Finance Minister Pranab Mukherjee would meet the state GST panel on August 18 to discuss the revised draft of the Constitution Amendment Bill.
    
Before meeting Mukherjee, state finance ministers will meet among themselves on the same day to discuss the revised Constitution Amendment draft to implement GST.
    
Earlier, efforts to introduce GST from the next fiscal received a setback after states opposed the original draft Bill to amend the Constitution in its present form, saying it provides a veto power to the Union Finance Minister in matters relating to state subjects.
    
"This proposed draft Constitution Amendment Bill related to GST in its present form is not acceptable to the states," Asim Dasgupta, the Chairman of the Empowered Committee of State Finance Ministers on GST, had said after a meeting of the panel.
    
He had said states are against infringement on their financial autonomy and have certain reservations on the draft Bill's provisions for the GST Council and the GST Disputes Authority.
    
The draft had proposed a GST council that would have members from the states and the Centre, with veto power given to the Union Finance Minister.
    
For any dispute, there would also be a dispute authority, according to the proposed draft.
    
States fear that giving a veto power to the Union Finance Minister on state taxation issues would curb their fiscal autonomy.

Dasgupta added that states also feel the GST Disputes Authority should not find a place in the Constitution Amendment bill and may be incorporated in GST legislations.
    
Later, Mukherjee said he doesn't intend to be a "Super Finance Minister".
    
"I have no intention of becoming the super Finance Minister to interfere with the state GST," he had said in Parliament during debates in the Rajya Sabha and Lok Sabha.
    
"They (states) will have their rights and I shall have my rights... They have a responsibility to their states.
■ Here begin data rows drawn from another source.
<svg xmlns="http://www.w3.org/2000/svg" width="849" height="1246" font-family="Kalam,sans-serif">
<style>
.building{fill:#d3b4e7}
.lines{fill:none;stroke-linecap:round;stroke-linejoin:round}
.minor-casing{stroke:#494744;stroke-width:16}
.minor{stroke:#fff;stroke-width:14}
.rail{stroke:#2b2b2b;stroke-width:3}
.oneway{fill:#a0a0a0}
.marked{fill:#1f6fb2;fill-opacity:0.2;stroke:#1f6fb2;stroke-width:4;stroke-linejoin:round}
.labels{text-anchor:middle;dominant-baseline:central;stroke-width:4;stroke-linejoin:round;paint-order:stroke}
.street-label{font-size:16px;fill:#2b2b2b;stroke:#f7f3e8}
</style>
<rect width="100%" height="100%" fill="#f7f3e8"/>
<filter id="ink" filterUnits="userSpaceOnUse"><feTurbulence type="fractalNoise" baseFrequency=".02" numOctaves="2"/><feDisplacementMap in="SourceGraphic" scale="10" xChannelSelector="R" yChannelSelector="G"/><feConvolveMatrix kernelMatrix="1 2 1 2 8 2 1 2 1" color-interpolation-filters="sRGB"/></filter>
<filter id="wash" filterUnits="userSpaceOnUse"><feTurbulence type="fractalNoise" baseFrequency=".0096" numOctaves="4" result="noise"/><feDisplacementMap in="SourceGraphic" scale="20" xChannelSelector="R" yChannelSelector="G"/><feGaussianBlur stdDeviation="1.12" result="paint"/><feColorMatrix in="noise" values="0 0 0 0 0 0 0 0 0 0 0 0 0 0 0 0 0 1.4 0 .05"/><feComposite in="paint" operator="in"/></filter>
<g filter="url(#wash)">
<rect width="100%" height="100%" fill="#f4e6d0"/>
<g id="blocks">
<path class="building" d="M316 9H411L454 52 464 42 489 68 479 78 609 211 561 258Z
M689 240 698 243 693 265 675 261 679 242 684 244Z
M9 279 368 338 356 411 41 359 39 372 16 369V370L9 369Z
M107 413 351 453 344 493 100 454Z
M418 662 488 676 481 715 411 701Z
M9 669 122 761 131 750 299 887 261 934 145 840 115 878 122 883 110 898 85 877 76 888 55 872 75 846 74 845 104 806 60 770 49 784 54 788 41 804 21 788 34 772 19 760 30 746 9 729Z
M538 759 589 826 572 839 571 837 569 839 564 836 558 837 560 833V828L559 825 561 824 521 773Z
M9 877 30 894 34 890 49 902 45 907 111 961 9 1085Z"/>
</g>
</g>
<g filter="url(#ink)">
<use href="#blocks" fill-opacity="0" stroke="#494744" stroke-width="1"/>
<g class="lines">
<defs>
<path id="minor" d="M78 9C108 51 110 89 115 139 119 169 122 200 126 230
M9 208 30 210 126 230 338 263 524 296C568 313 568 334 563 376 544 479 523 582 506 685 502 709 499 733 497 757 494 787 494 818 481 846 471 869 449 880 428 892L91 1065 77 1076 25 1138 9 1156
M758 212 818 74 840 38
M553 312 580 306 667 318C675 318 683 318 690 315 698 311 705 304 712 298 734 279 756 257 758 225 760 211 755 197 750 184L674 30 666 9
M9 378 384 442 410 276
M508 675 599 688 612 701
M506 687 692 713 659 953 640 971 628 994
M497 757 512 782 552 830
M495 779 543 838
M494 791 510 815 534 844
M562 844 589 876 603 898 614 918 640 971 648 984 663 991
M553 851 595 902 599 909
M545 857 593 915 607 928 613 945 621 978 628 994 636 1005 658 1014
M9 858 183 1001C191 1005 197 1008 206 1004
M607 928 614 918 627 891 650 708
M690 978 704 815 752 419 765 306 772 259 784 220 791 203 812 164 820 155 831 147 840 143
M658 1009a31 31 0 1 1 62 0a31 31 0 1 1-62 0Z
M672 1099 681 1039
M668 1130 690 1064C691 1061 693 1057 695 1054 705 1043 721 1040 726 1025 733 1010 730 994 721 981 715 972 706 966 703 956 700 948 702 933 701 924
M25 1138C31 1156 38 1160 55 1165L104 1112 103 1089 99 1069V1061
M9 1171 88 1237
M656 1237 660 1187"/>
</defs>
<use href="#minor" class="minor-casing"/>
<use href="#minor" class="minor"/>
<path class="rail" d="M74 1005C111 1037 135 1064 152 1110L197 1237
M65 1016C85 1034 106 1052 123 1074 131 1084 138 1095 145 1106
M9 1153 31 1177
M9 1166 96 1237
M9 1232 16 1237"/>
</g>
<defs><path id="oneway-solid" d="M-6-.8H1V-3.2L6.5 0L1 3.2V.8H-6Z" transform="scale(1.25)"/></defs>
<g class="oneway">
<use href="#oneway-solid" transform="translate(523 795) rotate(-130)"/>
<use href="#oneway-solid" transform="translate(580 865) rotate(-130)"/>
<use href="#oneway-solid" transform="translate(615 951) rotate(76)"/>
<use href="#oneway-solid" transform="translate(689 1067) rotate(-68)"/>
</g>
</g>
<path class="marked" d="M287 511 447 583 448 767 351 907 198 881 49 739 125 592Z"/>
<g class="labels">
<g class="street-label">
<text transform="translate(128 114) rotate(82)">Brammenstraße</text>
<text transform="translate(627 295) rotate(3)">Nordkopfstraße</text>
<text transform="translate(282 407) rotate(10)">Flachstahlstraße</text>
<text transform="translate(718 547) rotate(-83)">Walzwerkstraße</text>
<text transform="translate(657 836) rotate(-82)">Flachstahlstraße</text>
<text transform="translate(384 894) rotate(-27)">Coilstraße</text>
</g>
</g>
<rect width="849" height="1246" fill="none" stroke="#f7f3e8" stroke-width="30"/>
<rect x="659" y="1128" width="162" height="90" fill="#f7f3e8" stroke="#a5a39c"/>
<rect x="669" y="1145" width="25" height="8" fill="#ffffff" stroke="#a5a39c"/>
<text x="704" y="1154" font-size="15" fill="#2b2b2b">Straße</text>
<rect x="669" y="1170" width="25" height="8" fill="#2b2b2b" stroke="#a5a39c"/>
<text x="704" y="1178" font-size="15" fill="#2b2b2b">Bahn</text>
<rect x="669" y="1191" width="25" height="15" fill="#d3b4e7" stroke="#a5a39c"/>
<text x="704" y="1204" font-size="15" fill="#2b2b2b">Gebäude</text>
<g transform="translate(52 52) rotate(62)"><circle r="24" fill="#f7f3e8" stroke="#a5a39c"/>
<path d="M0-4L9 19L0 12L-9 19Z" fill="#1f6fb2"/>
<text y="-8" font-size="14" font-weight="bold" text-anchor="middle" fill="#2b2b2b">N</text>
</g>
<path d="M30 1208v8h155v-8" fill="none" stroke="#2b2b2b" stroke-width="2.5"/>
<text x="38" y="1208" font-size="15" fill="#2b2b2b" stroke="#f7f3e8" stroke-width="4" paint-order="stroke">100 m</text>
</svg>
That basic structure cannot be altered," he had said, replying to a debate in the Rajya Sabha on the price situation.
    
After that meeting, the Finance Ministry started redrafting the Constitution Amendment Bill to allay states' fears over the veto power given to the Union Finance Minister.
    
GST, the new indirect tax regime, will subsume excise duty and service tax at the central level and value-added tax at the state level, besides cess, surcharges and local taxes.
    
Last month, Finance Minister Pranab Mukherjee proposed a three-tier structure for GST -- 20 per cent for goods, 12 per cent for essential goods and 16 per cent for services.
    
The differences between the Centre and states over the GST structure has already delayed its introduction by a year. Against the original schedule for implementation this financial year, it is now proposed to be introduced in 2011- 12.